◆ Information shown ◆
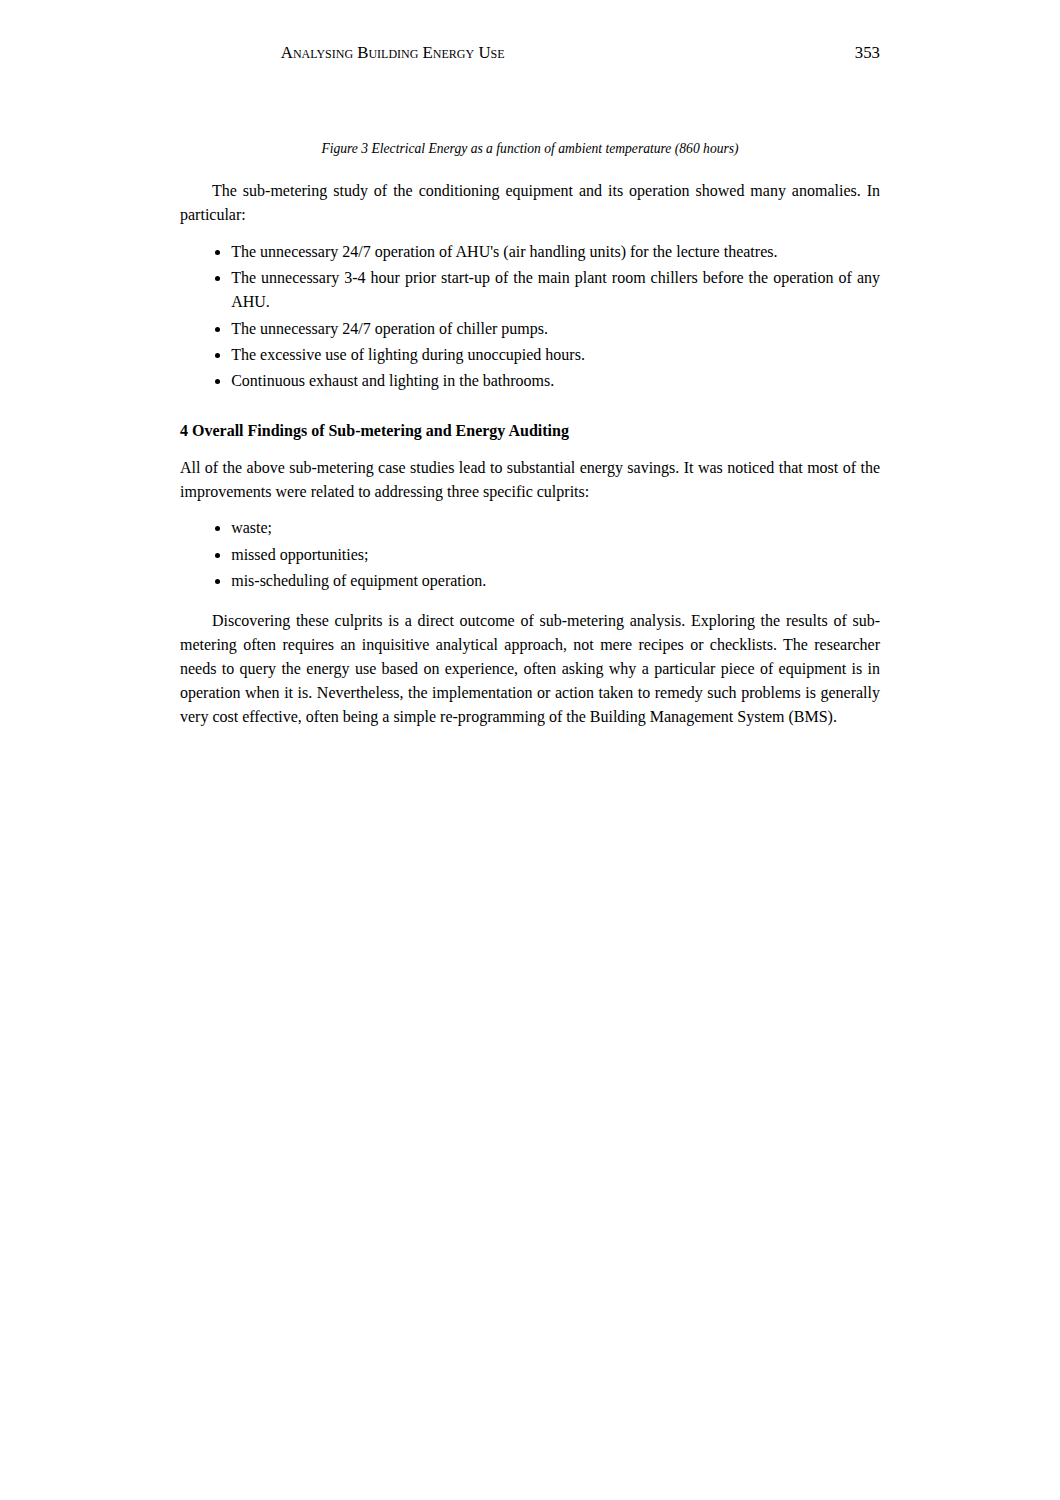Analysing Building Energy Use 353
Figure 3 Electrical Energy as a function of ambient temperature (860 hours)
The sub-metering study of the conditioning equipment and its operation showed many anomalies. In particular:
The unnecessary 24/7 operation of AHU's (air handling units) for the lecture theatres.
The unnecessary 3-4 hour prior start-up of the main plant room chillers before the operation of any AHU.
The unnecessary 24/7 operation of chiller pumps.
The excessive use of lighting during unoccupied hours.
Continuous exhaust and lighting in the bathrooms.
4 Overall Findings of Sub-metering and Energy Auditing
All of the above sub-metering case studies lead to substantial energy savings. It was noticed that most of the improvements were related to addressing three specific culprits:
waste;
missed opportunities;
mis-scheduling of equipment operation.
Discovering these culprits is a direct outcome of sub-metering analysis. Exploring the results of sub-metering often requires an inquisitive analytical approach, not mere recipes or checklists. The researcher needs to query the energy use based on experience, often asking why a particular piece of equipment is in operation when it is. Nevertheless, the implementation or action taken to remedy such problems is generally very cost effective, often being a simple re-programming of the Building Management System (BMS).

◆ About this exercise ◆
Every line above should be repeated exactly; pictures stay out of the copy.

◆ Exercise result ◆
Analysing Building Energy Use 353
Figure 3 Electrical Energy as a function of ambient temperature (860 hours)
The sub-metering study of the conditioning equipment and its operation showed many anomalies. In particular:
The unnecessary 24/7 operation of AHU's (air handling units) for the lecture theatres.
The unnecessary 3-4 hour prior start-up of the main plant room chillers before the operation of any AHU.
The unnecessary 24/7 operation of chiller pumps.
The excessive use of lighting during unoccupied hours.
Continuous exhaust and lighting in the bathrooms.
4 Overall Findings of Sub-metering and Energy Auditing
All of the above sub-metering case studies lead to substantial energy savings. It was noticed that most of the improvements were related to addressing three specific culprits:
waste;
missed opportunities;
mis-scheduling of equipment operation.
Discovering these culprits is a direct outcome of sub-metering analysis. Exploring the results of sub-metering often requires an inquisitive analytical approach, not mere recipes or checklists. The researcher needs to query the energy use based on experience, often asking why a particular piece of equipment is in operation when it is. Nevertheless, the implementation or action taken to remedy such problems is generally very cost effective, often being a simple re-programming of the Building Management System (BMS).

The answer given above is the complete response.